Em conclusão, eu diria que as histórias de Reich e de Lilla têm, ambas, elementos de verdade, enfim. É verdade que o desinteresse pelo bem comum entre as elites significa danos estruturais à economia, ao governo e à sociedade. É verdade que a concentração de riqueza facilita a dissolução do tecido social. É verdade que o mau exemplo de governantes e empresários corrompe o caráter nacional.
E também é verdade que o narcisismo de elites predatórias é um parente de sangue do individualismo expressivo e do estilo de política agressivo, tribalizado e incapaz de compreender o bem comum que a esquerda promove contemporaneamente. As fontes espirituais dessas moralidades políticas são as mesmas.

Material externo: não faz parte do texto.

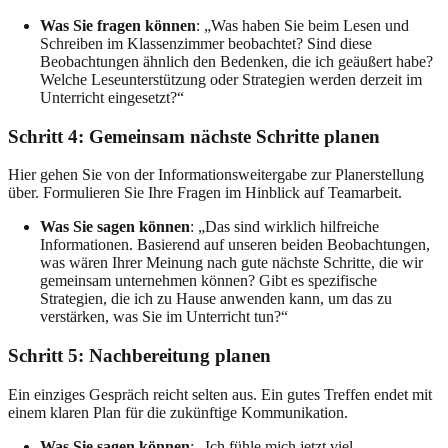
Was Sie fragen können
: „Was haben Sie beim Lesen und
Schreiben im Klassenzimmer beobachtet? Sind diese
Beobachtungen ähnlich den Bedenken, die ich geäußert habe?
Welche Leseunterstützung oder Strategien werden derzeit im
Unterricht eingesetzt?“
Schritt 4: Gemeinsam nächste Schritte planen
Hier gehen Sie von der Informationsweitergabe zur Planerstellung
über. Formulieren Sie Ihre Fragen im Hinblick auf Teamarbeit.
Was Sie sagen können
: „Das sind wirklich hilfreiche
Informationen. Basierend auf unseren beiden Beobachtungen,
was wären Ihrer Meinung nach gute nächste Schritte, die wir
gemeinsam unternehmen können? Gibt es spezifische
Strategien, die ich zu Hause anwenden kann, um das zu
verstärken, was Sie im Unterricht tun?“
Schritt 5: Nachbereitung planen
Ein einziges Gespräch reicht selten aus. Ein gutes Treffen endet mit
einem klaren Plan für die zukünftige Kommunikation.
Was Sie sagen können
: „Ich fühle mich jetzt viel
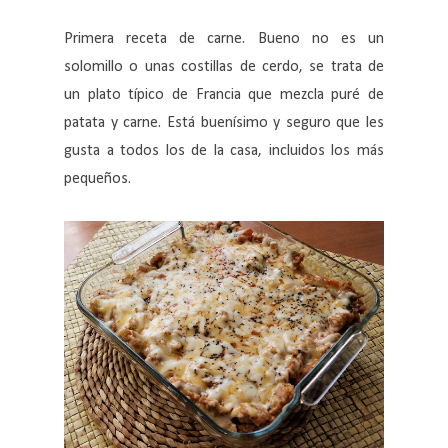
Primera receta de carne. Bueno no es un
solomillo o unas costillas de cerdo, se trata de
un plato típico de Francia que mezcla puré de
patata y carne. Está buenísimo y seguro que les
gusta a todos los de la casa, incluidos los más
pequeños.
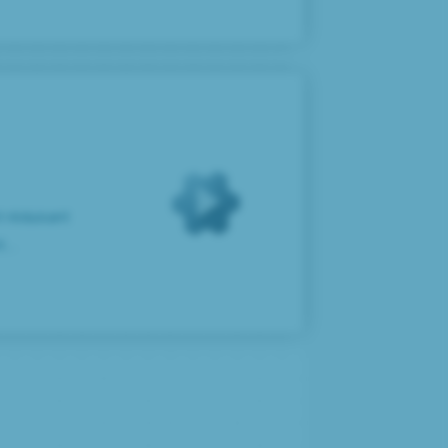
t réduisant
...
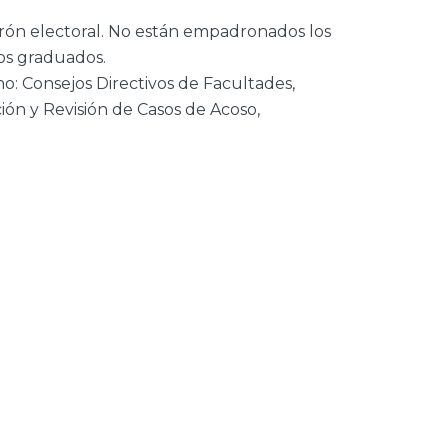
adrón electoral. No están empadronados los
os graduados.
o: Consejos Directivos de Facultades,
n y Revisión de Casos de Acoso,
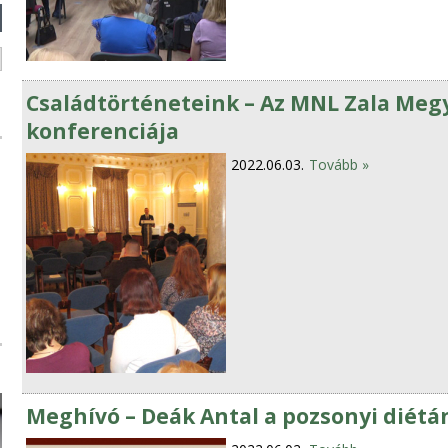
Családtörténeteink – Az MNL Zala Meg
konferenciája
2022.06.03.
Tovább »
Meghívó – Deák Antal a pozsonyi diét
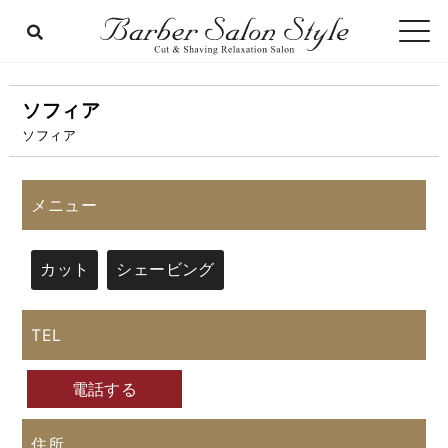
ソフィア
ソフィア
メニュー
カット
シェービング
TEL
電話する
住所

Uma política da fraternidade e do bem comum será, necessariamente, uma terceira via
Os dois polos de nossas atuais guerras políticas são, no extremo, farinha do mesmo saco; não têm respostas para o problema do esgarçamento de nosso tecido social. Ambos estão infectados com a ideia contraditória de liberdade dos modernos. Enquanto isso não for enfrentado, com arrependimentos mais radicais do que manifestos como o #juntos, não iremos muito longe.
Uma política da fraternidade e do bem comum será, necessariamente, uma terceira via. Não uma terceira via em termos de economia política, exatamente, mas de moralidade pessoal e comunitária. E sim: ela será, no espírito, cristã.